Nicolas Demorand, le ministre, la secrétaire générale adjointe des Jeunes Agriculteurs, tous ceux qui se trouvaient dans le studio à l'autre bout du téléphone ont été surpris par mes paroles. En tout cas, c'est ce qu'on m'a dit hors antenne. Rarement, ont-ils dit, des témoignages « aussi justes » leur parviennent. Moi, je n'ai pas cherché à faire « juste ». Je voulais simplement qu'on sache que les paysans ne peuvent même plus vivre de leur travail, et que moi par exemple j'avais dû puiser dans mes réserves pour faire vivre ma famille en attendant cette chimérique prochaine récolte qui s'est révélée pire que la précédente. Mais comment font ceux qui n'ont rien mis de côté ? Ils arrêtent. Ils laissent tout en plan, abandonnent leurs vergers du jour au lendemain à la friche et aux parasites qui aussitôt envahissent le voisinage. Moi, j'ai tenu une année supplémentaire en aggravant ma situation financière. Au micro de France Inter, j'ai voulu dire pourquoi je jette l'éponge, au lieu de souffrir comme tant d'autres dans le silence et la honte !

Une fois le téléphone raccroché, des amis agriculteurs, des copains, le président de la chambre d'agriculture du département m'ont appelé pour me féliciter. « Ce que tu as dit ce matin, Pierre, c'est ce qu'on pense tous, et qu'on n'arrive pas à dire. On n'a jamais parlé de notre détresse aussi dignement que cela. »

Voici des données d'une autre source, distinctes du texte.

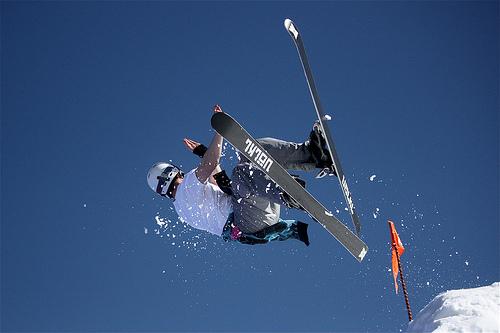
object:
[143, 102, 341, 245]
skier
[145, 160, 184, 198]
helmet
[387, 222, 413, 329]
flag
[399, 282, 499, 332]
snow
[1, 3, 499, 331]
air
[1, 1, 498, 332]
sky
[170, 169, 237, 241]
shirt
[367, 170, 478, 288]
snow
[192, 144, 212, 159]
gloves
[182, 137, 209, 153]
hands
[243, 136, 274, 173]
lettering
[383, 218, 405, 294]
orange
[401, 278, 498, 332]
pile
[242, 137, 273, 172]
logo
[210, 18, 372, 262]
bottom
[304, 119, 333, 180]
foot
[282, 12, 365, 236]
ski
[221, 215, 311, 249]
jacket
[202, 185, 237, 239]
waist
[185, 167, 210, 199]
short sleeves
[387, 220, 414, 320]
pole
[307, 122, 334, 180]
boot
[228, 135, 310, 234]
pants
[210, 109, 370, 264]
ski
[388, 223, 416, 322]
rod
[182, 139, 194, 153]
finger tips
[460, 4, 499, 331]
right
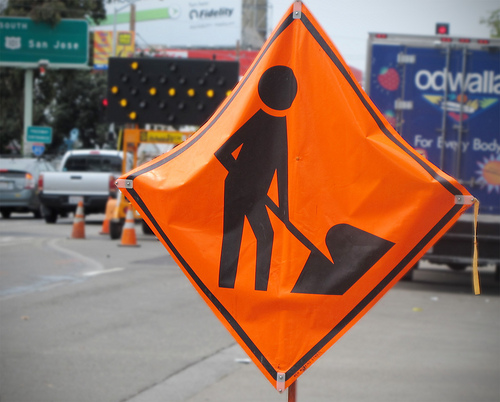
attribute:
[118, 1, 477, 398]
sign — black, orange, of construction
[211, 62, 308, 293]
man — black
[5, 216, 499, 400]
pavement — smooth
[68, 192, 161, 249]
cones — orange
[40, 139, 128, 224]
truck — silver, white, small, pick up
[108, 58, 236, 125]
sign — black, digital, traffic sign, freeway entrance, orange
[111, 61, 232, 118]
arrow — yellow, pointing left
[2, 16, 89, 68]
sign — white, green, road sign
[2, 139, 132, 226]
cars — parked, waiting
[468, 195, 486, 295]
ribbon — orange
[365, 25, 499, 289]
truck — blue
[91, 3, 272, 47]
banner — white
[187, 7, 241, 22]
fidelity — blue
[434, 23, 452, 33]
light — red, street light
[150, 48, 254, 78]
roof — red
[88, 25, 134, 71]
billboard — yellow, orange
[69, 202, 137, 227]
stripes — white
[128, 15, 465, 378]
border — black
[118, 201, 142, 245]
cone — orange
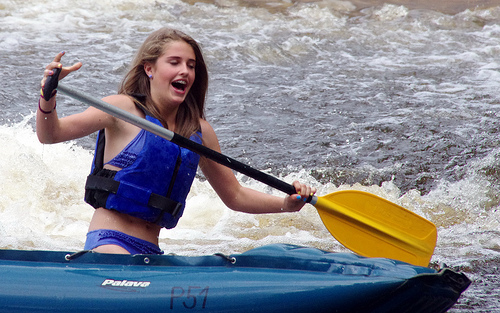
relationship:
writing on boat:
[97, 270, 156, 292] [6, 243, 471, 311]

De telles marques de gratitude m'ont bouleversé. C'était la preuve que j'étais définitivement admis dans mon milieu d'adoption. Car même si la terre et son travail sont ma raison d'être, ni ma mère ni mon père n'étaient agriculteurs. On me le reproche à l'occasion. Il ne me suffit pas d'avoir épousé en 1974 une fille de producteur, Claire, et d'avoir ainsi partagé les inquiétudes des siens pour être moi-même issu d'une famille paysanne. En effet je ne travaille pas la terre de mes propres mains depuis toujours, mais depuis que je suis entré dans la vie active, en 1975, j'évolue dans le milieu agricole. J'ai tour à tour travaillé avec les coopératives au sein du comité économique d'Aquitaine, j'ai effectué de nombreuses missions à l'étranger pour le GIE (groupement d'intérêt économique) du bassin de la Garonne pour y défendre la pomme et la poire françaises au Moyen-Orient et au Royaume-Uni. J'ai été responsable commercial d'une coopérative de fruits, les Vergers de Cabannes. Parallèlement, j'ai commencé à acheter de la terre et à y planter des arbres. Avant de m'y consacrer entièrement, j'ai créé en 1984 une société, les Vergers d'Europe, et j'ai connu la faillite en 2005. C'est probablement ce parcours qui me donne aujourd'hui la force de parler. Car un paysan, habitué à travailler seul, est un taiseux. Surtout s'il est en crise, surtout si le désespoir le ronge. Or pour être respecté il faut se faire entendre.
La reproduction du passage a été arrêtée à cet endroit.